[Pose and size estimates]
§

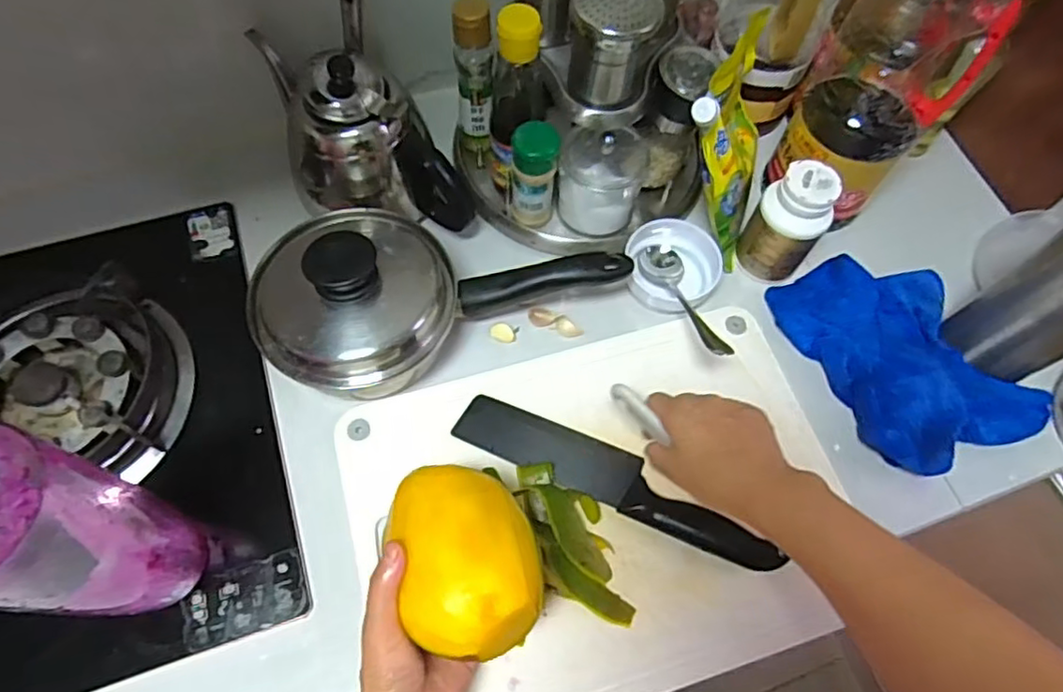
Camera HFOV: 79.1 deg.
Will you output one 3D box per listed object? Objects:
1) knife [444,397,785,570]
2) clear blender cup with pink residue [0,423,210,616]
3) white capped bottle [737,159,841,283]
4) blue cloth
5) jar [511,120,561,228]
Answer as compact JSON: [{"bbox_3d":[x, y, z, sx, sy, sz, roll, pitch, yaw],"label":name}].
[{"bbox_3d":[0.067,0.107,0.524,0.265,0.030,0.046,24,66,9],"label":"knife"},{"bbox_3d":[-0.277,0.122,0.399,0.085,0.211,0.075,11,64,3],"label":"clear blender cup with pink residue"},{"bbox_3d":[0.235,-0.112,0.583,0.055,0.103,0.059,-30,69,-15],"label":"white capped bottle"},{"bbox_3d":[0.332,0.006,0.579,0.143,0.028,0.213,-26,68,-14],"label":"blue cloth"},{"bbox_3d":[0.003,-0.155,0.585,0.041,0.110,0.034,2,64,-1],"label":"jar"}]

§

**DIRECTIONS**
Leave the pictures behind and repeat each entry exactly.

**TASK OUTPUT**
Camera HFOV: 79.1 deg.
Will you output one 3D box per listed object? Objects:
1) knife [444,397,785,570]
2) clear blender cup with pink residue [0,423,210,616]
3) white capped bottle [737,159,841,283]
4) blue cloth
5) jar [511,120,561,228]
Answer as compact JSON: [{"bbox_3d":[x, y, z, sx, sy, sz, roll, pitch, yaw],"label":name}].
[{"bbox_3d":[0.067,0.107,0.524,0.265,0.030,0.046,24,66,9],"label":"knife"},{"bbox_3d":[-0.277,0.122,0.399,0.085,0.211,0.075,11,64,3],"label":"clear blender cup with pink residue"},{"bbox_3d":[0.235,-0.112,0.583,0.055,0.103,0.059,-30,69,-15],"label":"white capped bottle"},{"bbox_3d":[0.332,0.006,0.579,0.143,0.028,0.213,-26,68,-14],"label":"blue cloth"},{"bbox_3d":[0.003,-0.155,0.585,0.041,0.110,0.034,2,64,-1],"label":"jar"}]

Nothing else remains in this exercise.